▶ [To do] Figure out the number of lines in the entries that hold the string "суду", then give that number and nothing else.

▶ [Given data]

########

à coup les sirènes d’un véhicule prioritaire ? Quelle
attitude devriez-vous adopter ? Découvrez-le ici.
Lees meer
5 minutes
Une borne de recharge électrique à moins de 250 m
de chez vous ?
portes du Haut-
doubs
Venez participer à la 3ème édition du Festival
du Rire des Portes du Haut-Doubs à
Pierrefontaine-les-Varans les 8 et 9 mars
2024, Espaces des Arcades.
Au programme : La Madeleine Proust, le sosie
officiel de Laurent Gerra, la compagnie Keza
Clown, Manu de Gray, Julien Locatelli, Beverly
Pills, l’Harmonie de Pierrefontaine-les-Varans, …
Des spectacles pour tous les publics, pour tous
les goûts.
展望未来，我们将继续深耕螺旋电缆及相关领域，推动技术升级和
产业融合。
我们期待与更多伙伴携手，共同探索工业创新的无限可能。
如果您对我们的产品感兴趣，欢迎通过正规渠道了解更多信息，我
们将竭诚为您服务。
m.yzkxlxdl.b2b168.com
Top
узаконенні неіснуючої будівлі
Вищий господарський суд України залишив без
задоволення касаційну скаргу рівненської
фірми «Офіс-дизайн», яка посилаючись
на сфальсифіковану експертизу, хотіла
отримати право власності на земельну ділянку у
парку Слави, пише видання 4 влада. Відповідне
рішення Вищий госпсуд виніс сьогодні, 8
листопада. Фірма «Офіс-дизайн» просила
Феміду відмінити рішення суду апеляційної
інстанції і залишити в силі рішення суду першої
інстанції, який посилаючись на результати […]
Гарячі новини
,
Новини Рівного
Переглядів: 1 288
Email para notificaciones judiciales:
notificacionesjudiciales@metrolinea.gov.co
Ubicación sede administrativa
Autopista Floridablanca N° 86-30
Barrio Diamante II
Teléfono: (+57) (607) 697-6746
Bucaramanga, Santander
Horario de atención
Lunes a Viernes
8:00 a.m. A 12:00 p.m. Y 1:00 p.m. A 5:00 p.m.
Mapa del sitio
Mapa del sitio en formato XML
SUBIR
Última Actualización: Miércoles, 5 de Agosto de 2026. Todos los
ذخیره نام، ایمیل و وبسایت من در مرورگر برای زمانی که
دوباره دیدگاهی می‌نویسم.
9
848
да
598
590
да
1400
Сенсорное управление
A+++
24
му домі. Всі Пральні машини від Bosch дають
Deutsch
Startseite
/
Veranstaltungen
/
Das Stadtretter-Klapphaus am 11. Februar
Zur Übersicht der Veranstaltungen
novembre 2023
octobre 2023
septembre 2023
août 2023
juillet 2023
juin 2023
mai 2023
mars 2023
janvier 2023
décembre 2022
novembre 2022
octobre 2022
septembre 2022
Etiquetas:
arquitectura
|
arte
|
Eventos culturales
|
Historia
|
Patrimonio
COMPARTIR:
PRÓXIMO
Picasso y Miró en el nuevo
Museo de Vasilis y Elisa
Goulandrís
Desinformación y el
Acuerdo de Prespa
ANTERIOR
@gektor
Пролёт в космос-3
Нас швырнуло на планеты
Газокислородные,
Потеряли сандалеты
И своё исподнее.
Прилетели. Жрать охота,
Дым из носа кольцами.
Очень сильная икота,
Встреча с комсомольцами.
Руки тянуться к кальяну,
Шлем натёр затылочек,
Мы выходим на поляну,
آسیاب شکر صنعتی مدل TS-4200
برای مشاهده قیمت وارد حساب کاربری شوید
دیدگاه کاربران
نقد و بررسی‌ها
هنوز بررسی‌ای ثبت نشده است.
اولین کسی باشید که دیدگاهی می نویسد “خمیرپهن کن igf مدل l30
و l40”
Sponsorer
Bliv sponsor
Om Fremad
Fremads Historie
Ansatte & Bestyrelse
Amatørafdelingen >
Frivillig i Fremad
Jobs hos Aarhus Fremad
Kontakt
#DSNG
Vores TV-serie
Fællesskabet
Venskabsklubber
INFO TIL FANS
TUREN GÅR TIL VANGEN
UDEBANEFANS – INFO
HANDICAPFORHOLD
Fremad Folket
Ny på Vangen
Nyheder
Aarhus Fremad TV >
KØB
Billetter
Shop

########

▶ [Worked solution] 2